___ PROVIDED DATA

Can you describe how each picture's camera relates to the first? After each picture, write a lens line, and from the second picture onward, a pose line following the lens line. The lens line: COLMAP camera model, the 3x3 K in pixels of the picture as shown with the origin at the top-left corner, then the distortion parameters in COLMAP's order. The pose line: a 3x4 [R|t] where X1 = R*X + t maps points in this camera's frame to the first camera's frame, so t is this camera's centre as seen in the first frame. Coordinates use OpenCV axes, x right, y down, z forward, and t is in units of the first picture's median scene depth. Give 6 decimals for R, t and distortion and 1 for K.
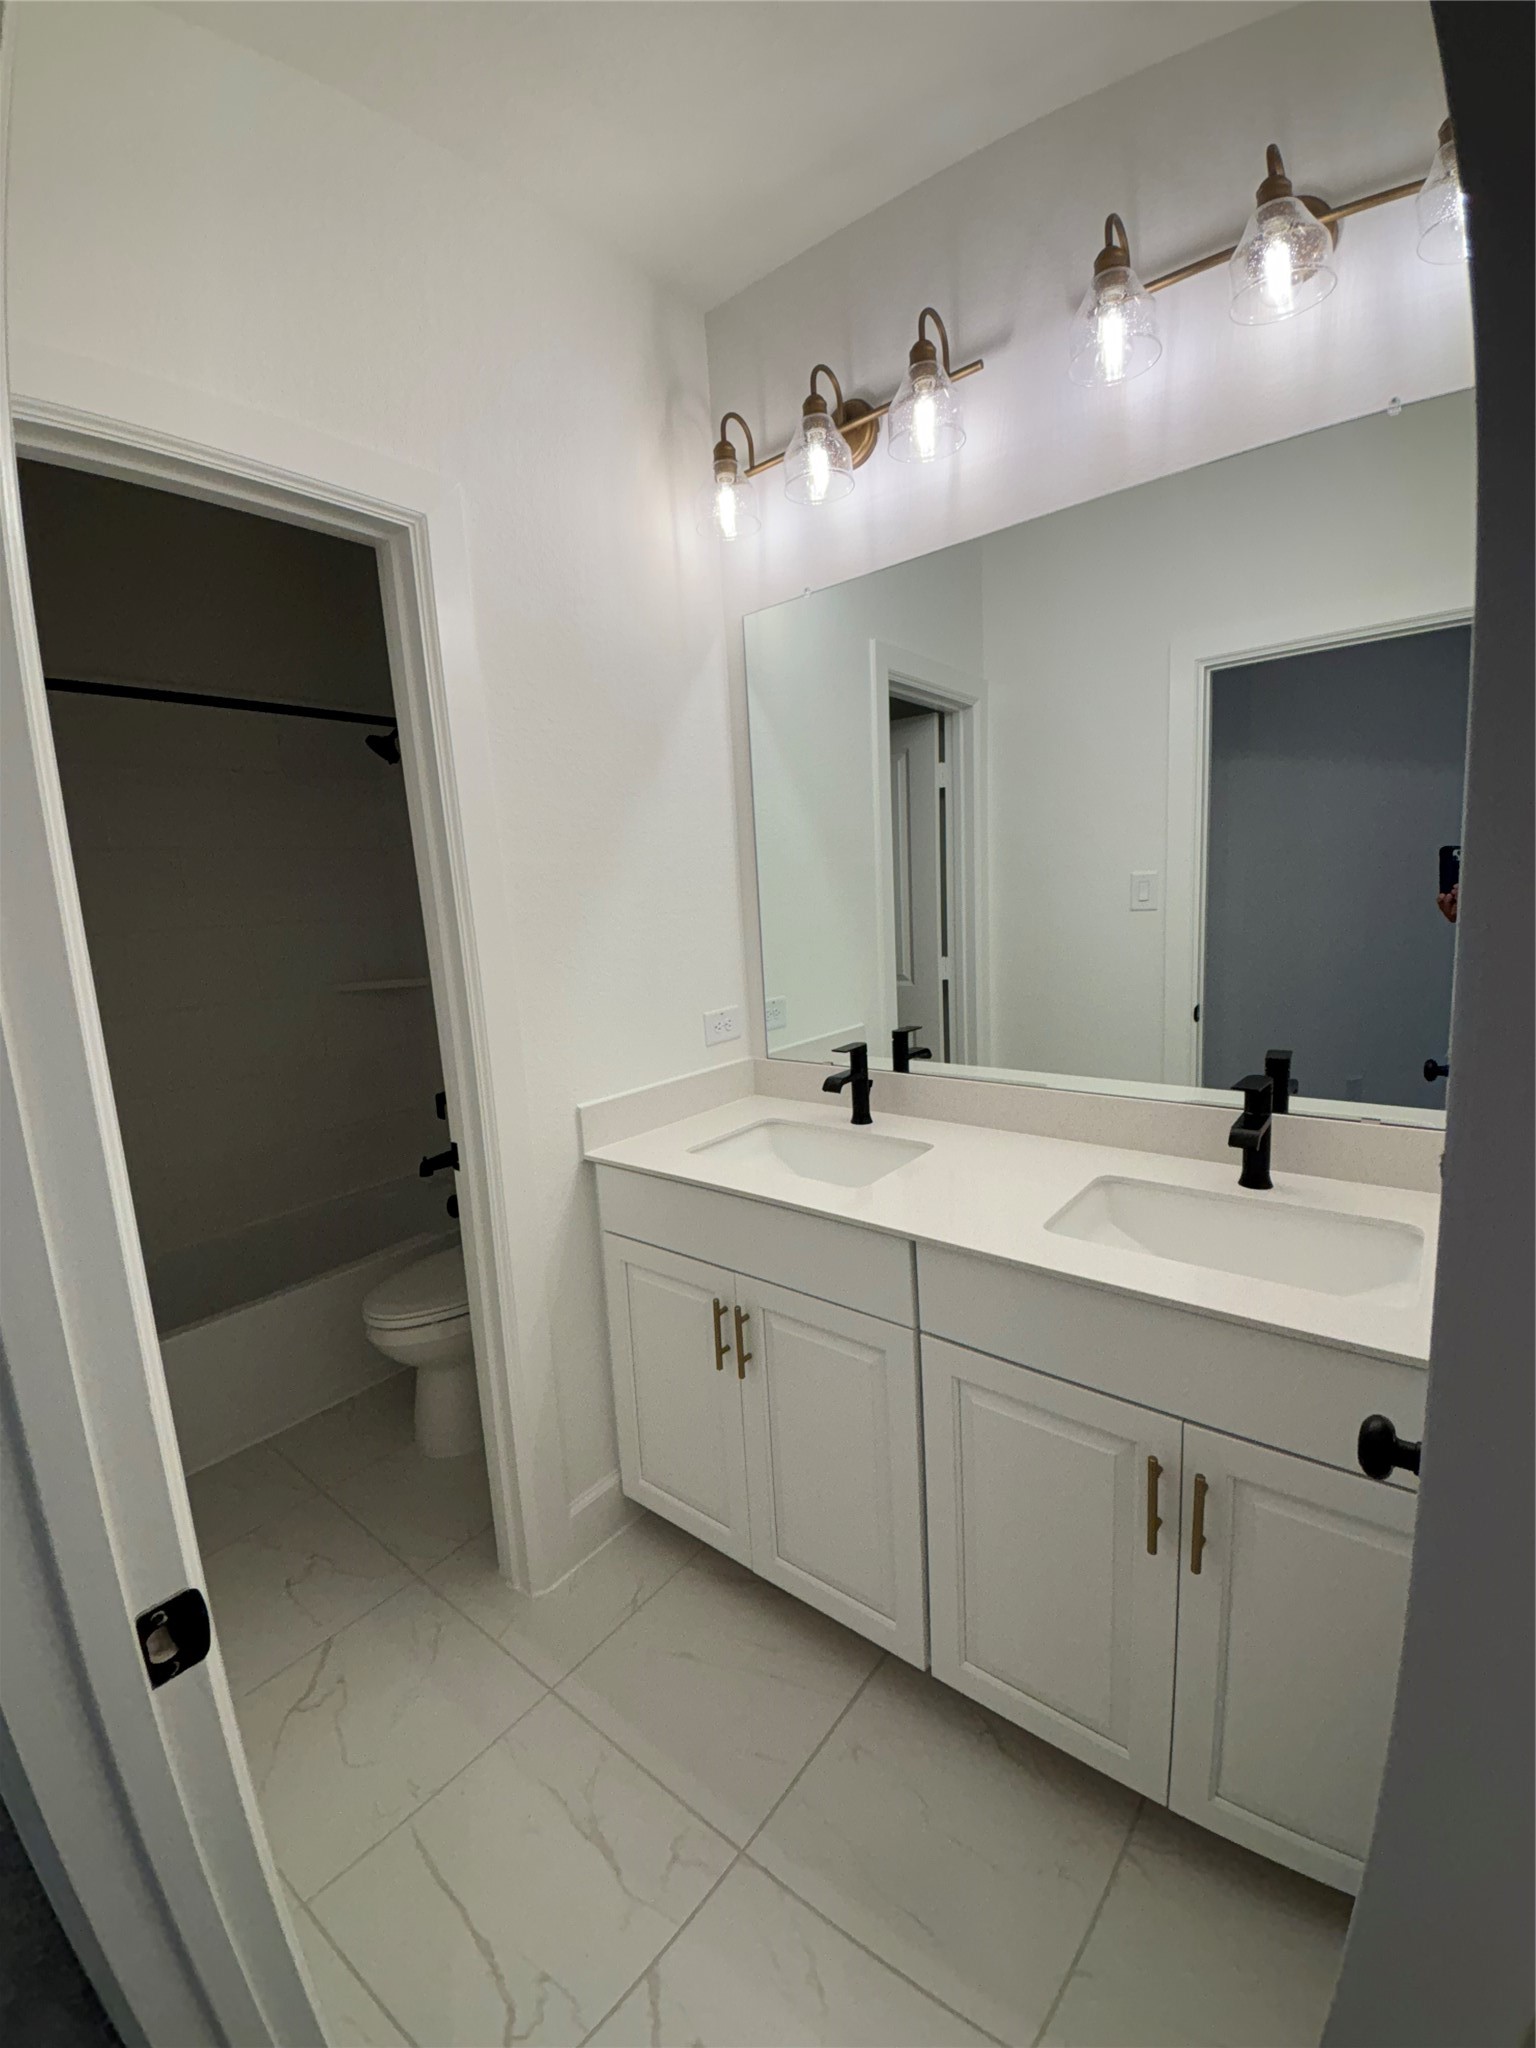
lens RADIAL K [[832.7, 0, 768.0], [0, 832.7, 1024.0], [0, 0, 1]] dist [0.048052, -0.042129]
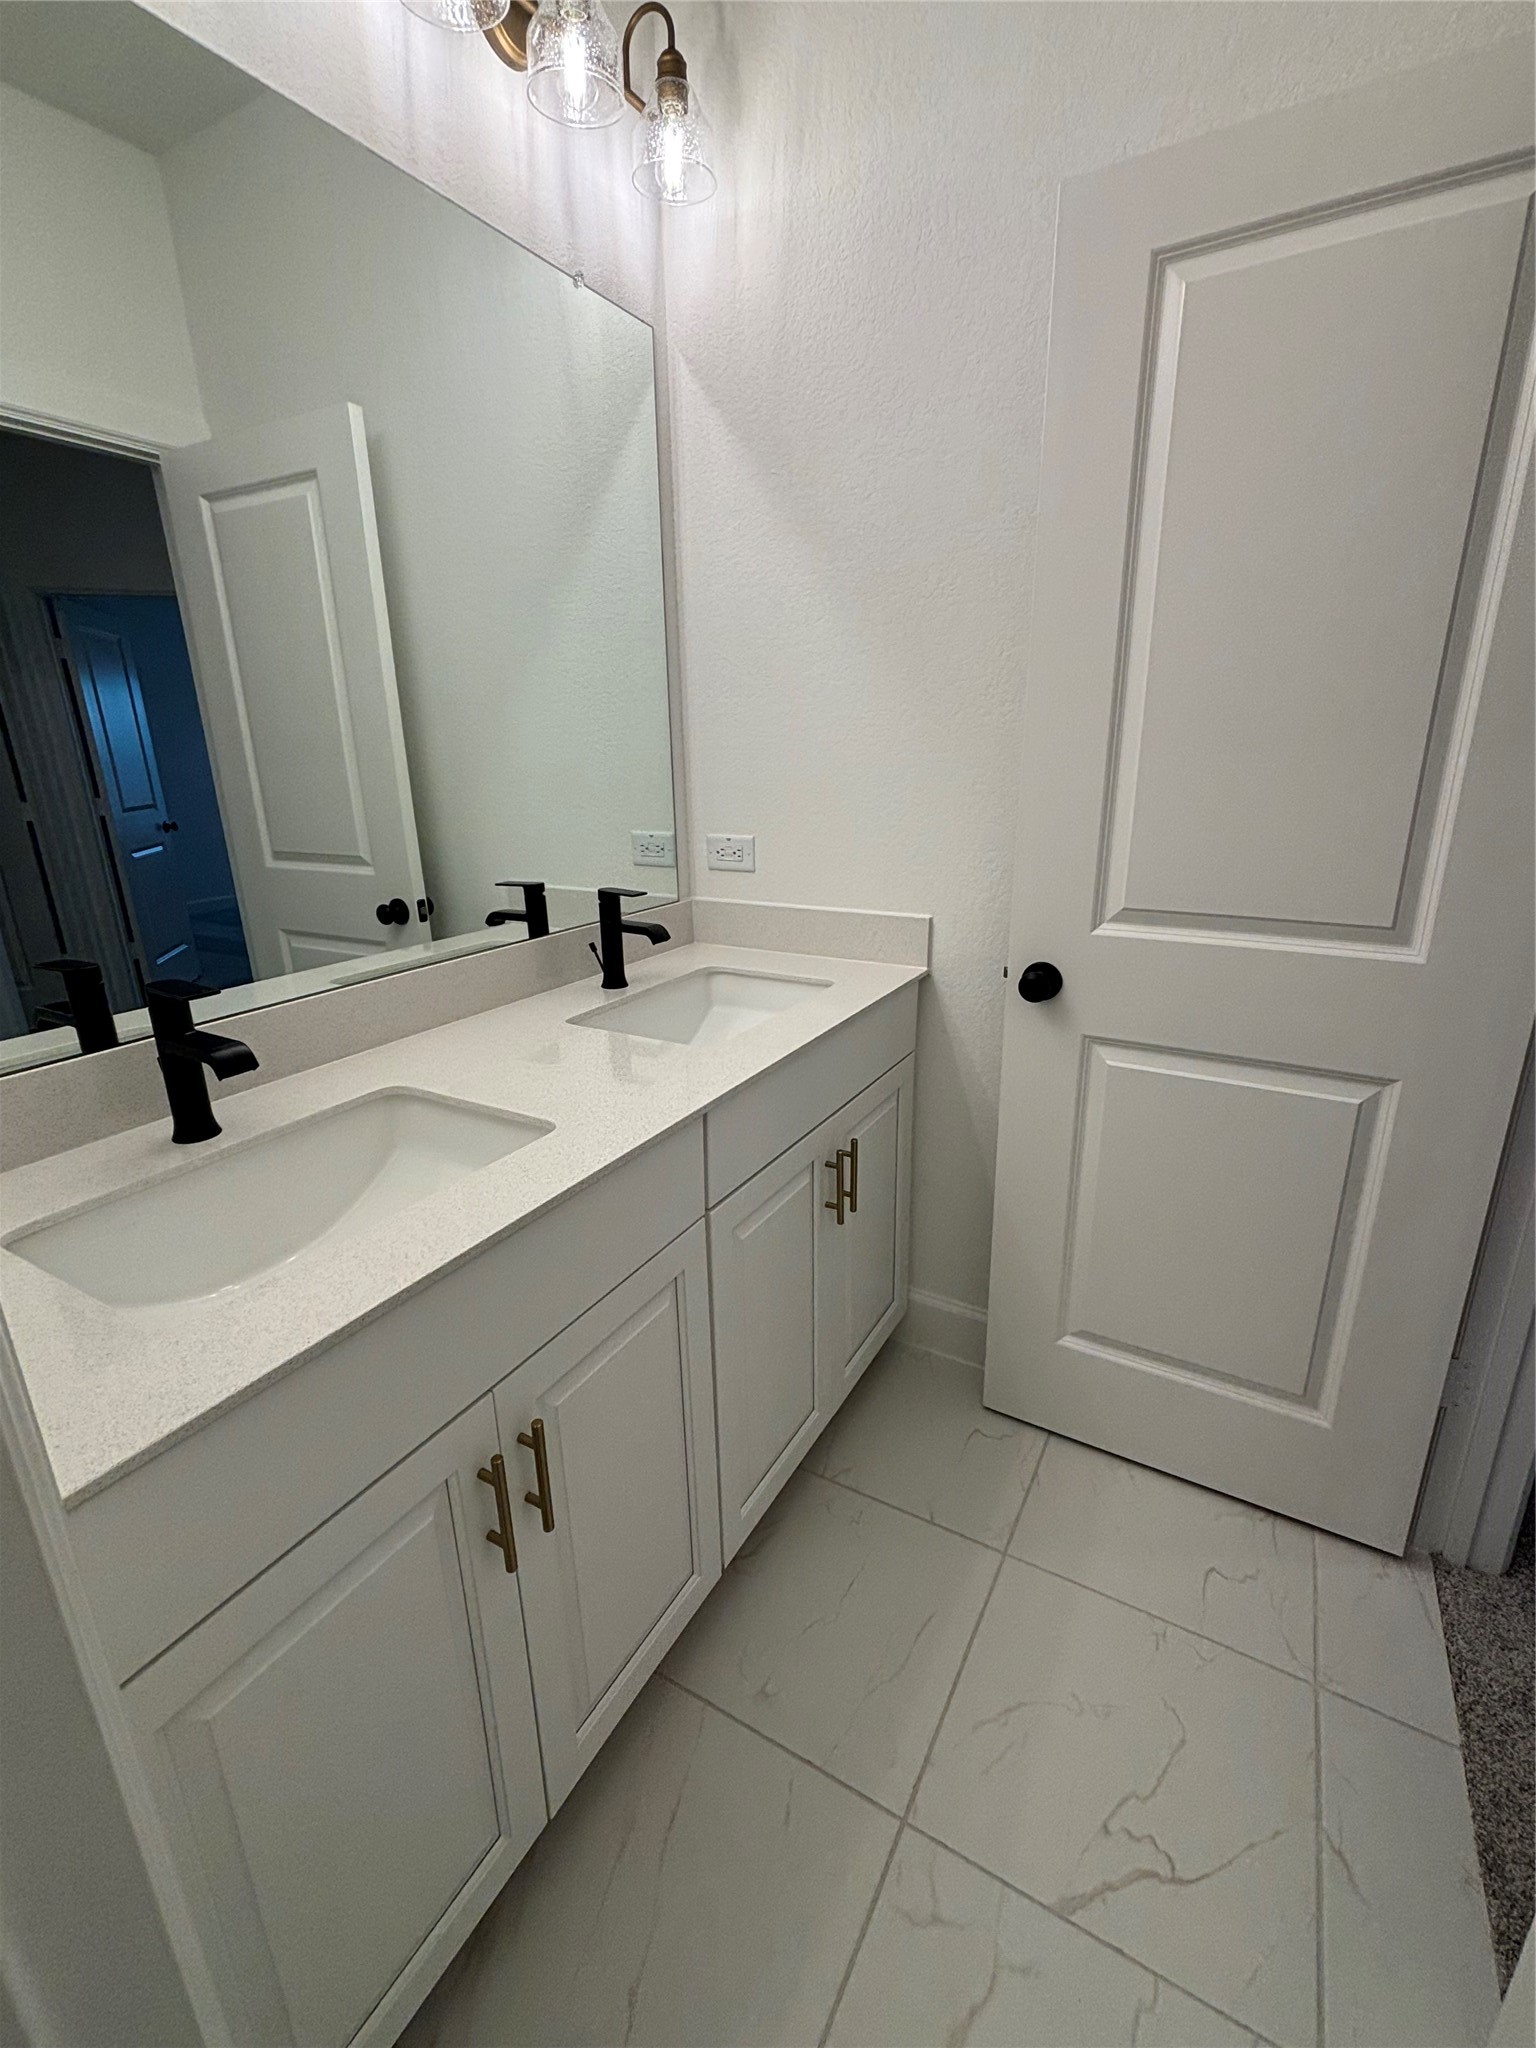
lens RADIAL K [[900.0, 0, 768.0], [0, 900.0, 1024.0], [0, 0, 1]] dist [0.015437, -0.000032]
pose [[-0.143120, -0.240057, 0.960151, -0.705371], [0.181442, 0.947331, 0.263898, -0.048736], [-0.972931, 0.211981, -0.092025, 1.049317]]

______

> YOUR TASK
Although the material contains pictures, only the lines are to be written out, exactly as they stand.

> PROBLEM SOLUTION
Can you describe how each picture's camera relates to the first? After each picture, write a lens line, and from the second picture onward, a pose line following the lens line. The lens line: COLMAP camera model, the 3x3 K in pixels of the picture as shown with the origin at the top-left corner, then the distortion parameters in COLMAP's order. The pose line: a 3x4 [R|t] where X1 = R*X + t maps points in this camera's frame to the first camera's frame, so t is this camera's centre as seen in the first frame. Coordinates use OpenCV axes, x right, y down, z forward, and t is in units of the first picture's median scene depth. Give 6 decimals for R, t and distortion and 1 for K.
lens RADIAL K [[832.7, 0, 768.0], [0, 832.7, 1024.0], [0, 0, 1]] dist [0.048052, -0.042129]
lens RADIAL K [[900.0, 0, 768.0], [0, 900.0, 1024.0], [0, 0, 1]] dist [0.015437, -0.000032]
pose [[-0.143120, -0.240057, 0.960151, -0.705371], [0.181442, 0.947331, 0.263898, -0.048736], [-0.972931, 0.211981, -0.092025, 1.049317]]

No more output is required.